What do companies like McDonalds, Macy’s, Dow Chemical, General Motors, AT&T, and Walmart have in common?
Well, aside from being some of the world’s most successful companies, with internationally recognized brands and billions in annual revenue, these are the only six companies who met all of the criteria in the third edition of the Corporate Mobile Readiness Report.
This report is the third installment in an ongoing study conducted by iMomentous to specifically analyze the Fortune 500 regarding how prepared they are for the increasing volume of mobile job seekers.
Most of Fortune 500 doesn’t have optimized mobile strategy
The most shocking result of the research is that 95 percent of the Fortune 500 doesn’t have a mobile optimized job application process for candidates. Many of the most successful companies in the world are behind the times and at risk for alienating a workforce that is now dominated by people with smartphones and tablets.
As mobile devices continue to grow in popularity they are rapidly becoming the primary means of accessing information on the Internet, and the job application process is no exception. Just consider recent research from Glassdoor showing that 68 percent of job seekers search for jobs on mobile devices at least once a week. Is your company ready for this kind of mobile traffic?
With the understanding that the Fortune 500 companies provide a representative sample of all employers, we started tracking the rate of adoption of mobile technology among the world’s largest enterprises.

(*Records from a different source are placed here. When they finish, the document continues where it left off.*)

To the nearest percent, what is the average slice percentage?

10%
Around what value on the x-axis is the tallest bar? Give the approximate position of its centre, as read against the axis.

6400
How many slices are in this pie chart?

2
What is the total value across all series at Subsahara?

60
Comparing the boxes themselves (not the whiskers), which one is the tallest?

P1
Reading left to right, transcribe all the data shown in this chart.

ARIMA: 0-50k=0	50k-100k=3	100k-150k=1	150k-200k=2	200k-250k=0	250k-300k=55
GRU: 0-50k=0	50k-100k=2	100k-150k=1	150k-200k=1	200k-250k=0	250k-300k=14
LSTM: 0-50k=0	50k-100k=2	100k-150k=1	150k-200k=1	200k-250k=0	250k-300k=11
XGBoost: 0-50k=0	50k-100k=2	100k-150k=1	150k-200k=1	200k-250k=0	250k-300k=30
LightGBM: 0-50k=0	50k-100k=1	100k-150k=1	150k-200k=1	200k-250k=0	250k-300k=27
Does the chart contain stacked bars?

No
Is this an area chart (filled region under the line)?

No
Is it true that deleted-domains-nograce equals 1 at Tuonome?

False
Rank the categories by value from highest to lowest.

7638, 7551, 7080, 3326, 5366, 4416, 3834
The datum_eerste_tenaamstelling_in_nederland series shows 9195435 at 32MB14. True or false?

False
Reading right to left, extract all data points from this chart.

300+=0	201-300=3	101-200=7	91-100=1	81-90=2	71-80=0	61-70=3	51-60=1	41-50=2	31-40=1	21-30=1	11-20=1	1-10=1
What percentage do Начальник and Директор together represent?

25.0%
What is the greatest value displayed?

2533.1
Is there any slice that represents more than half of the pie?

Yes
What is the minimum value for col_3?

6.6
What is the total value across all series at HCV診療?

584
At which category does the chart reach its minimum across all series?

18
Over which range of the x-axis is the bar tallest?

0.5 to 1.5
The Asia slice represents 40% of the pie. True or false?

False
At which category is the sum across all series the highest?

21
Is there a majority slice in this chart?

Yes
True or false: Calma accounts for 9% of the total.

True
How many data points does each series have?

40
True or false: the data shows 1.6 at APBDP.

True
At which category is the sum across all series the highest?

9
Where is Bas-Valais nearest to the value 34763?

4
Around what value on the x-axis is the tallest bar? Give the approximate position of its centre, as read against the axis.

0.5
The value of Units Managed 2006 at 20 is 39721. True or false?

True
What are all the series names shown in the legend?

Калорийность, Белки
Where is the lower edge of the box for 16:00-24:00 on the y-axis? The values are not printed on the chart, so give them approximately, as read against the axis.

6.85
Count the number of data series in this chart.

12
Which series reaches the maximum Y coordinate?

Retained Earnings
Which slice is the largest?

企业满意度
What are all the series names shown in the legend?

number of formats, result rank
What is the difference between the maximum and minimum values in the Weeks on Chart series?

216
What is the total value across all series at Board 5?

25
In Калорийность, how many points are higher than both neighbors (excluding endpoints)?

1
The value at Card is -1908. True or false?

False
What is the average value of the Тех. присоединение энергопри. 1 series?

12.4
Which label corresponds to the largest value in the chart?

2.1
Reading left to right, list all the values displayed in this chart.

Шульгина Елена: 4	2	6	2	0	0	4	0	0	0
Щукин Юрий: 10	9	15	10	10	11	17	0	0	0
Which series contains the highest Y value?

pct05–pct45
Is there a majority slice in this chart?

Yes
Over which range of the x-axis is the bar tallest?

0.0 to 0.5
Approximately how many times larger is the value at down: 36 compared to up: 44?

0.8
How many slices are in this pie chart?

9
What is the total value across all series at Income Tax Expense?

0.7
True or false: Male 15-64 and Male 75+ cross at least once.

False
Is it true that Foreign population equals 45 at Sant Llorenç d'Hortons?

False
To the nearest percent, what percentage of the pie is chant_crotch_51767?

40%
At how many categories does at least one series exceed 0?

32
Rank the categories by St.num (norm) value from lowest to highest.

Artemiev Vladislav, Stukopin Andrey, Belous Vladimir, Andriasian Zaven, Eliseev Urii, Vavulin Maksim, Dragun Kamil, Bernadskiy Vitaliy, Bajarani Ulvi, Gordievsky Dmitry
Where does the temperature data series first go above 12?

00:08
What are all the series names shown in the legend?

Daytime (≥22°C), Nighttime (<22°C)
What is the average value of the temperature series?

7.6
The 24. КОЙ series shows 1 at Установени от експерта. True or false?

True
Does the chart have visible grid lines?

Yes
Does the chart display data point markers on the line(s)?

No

We looked at seven different criteria ranging from the presence of a mobile corporate site, mobile pages to browse and apply to jobs, as well as the availability of mobile apps in the app store. A detailed description of the scoring methodology is available in the report.
The terrible state of mobile strategies
The third edition of our study provides an 18-month trend line that shows a steady increases in all criteria. Since the inception in July 2012 the number of companies with mobile career sites nearly tripled from 65 to 180. However, the findings indicate there is significant room for improvement.
Consider the following:
- There are 200 mobile corporate sites, and:
- Only 71 of them have a link to careers;
- 41 of the links lead to a non-mobile career site;
- Nine (9) of those 41 companies actually have a mobile career site that is not linked.
- There are 180 mobile career sites,and:
- More than 60 percent do not redirect a mobile user, meaning a candidate searching for jobs on a mobile device may never find the mobile careers site;
- Only 26 allow a job seeker to complete an application; that’s just 5 percent of the Fortune 500.
- An astounding one-third of the Fortune 500 met none of the criteria.
This is reminiscent of the 1990s when the web first emerged.
A struggle to keep up with technology
HR departments were publishing career sites before the company ever had a web page. Corporate websites were designed without ever a thought of posting jobs, let alone the employment brand. Battles ensued between HR and Marketing to get the link to careers on the home page. Remember when CareerXRoads started tracking the first employment-related websites? It’s déjà vu!
This is all a strong indication that we are on the cusp of a major inflection point where companies are finding it difficult to keep up with the pace of technology. Things have changed so rapidly that simply building new interfaces to old processes won’t be good enough. Organizations need to rethink everything they are doing in order to capitalize on the new mobile medium.
The report serves as a reminder that companies adopt new technology at different rates. However, if your company has been slow to adopt this time, beware.
With Internet recruiting we had a choice — post jobs on job boards, or run ads in the newspaper.
But with mobile Recruiting you have no choice. The job seekers are coming on mobile devices whether you like it or not. The only question is how good their experience will be.